Might computer won't let me email you, so I apologize...

I was a friend and reader of Carmon’s blog and I saw many of your comments there.
Carmon meant so much to me, though we never met in person. But that’s the way of the world, these days... you find you can truly love the intangible person.
Since she died I’ve visited her blog daily, out of habit and I’ve seen that you have visited often, as well.
I’ve logged in wanting to be there if Mike should write something. I wonder how he’s doing, how the animals are and I wish there were a place where I could speak to others who loved her. She left her blog with ‘approval only’ so whatever I or you have sent in the past couple of weeks... it goes into the ether....

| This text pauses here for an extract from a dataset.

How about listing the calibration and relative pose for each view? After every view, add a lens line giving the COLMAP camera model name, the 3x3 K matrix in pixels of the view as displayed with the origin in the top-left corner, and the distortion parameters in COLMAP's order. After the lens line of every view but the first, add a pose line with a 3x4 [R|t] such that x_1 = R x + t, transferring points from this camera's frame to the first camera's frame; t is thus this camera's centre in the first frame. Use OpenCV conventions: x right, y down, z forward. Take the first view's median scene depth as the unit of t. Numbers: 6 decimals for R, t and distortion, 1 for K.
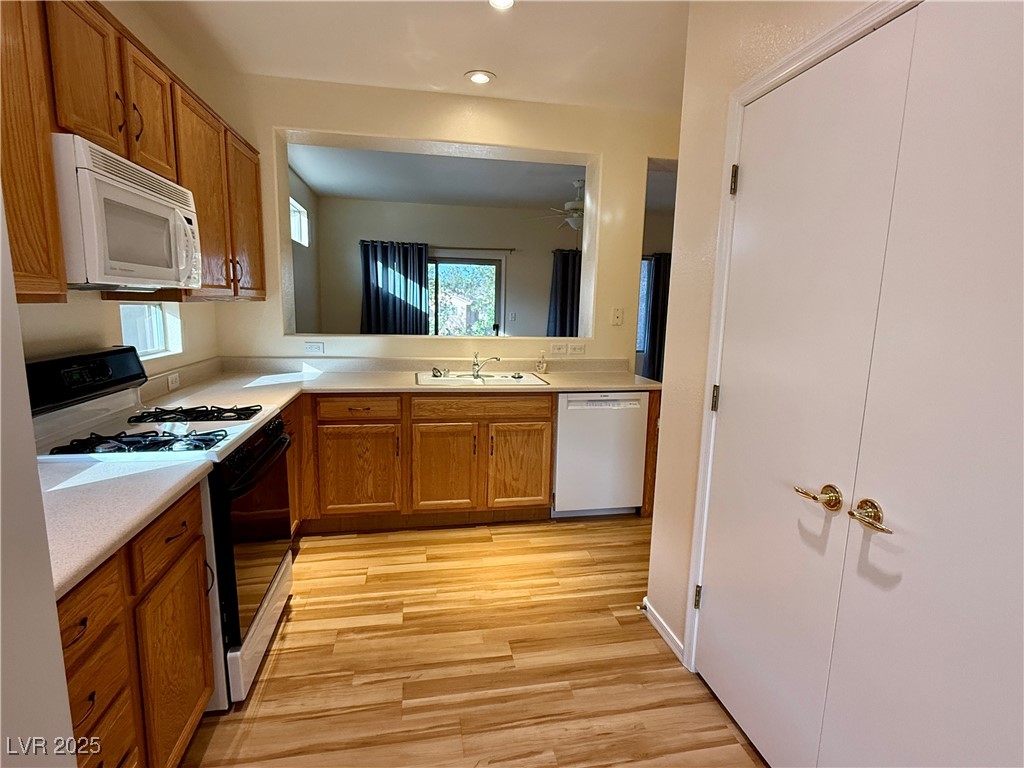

People need a place to grieve and speak about the person they loved. I’ve created a blog, nothing remarkable... but a place where we can gather,
If you would like to have a place to go to talk about Carmon, say goodbye... whatever, the address is
Write your comments, letters, whatever and if you have a photo or anything you would like to share send it to me..... and I’ll create a post with it.
I don’t expect this to be elaborate... just a quiet space for us to share our memories and love for her... and then leave her to ride Star into a new existence.
P.S. You're the only other person I know who uses the term 'dog joy'. I mean, shouldn't that be common usage?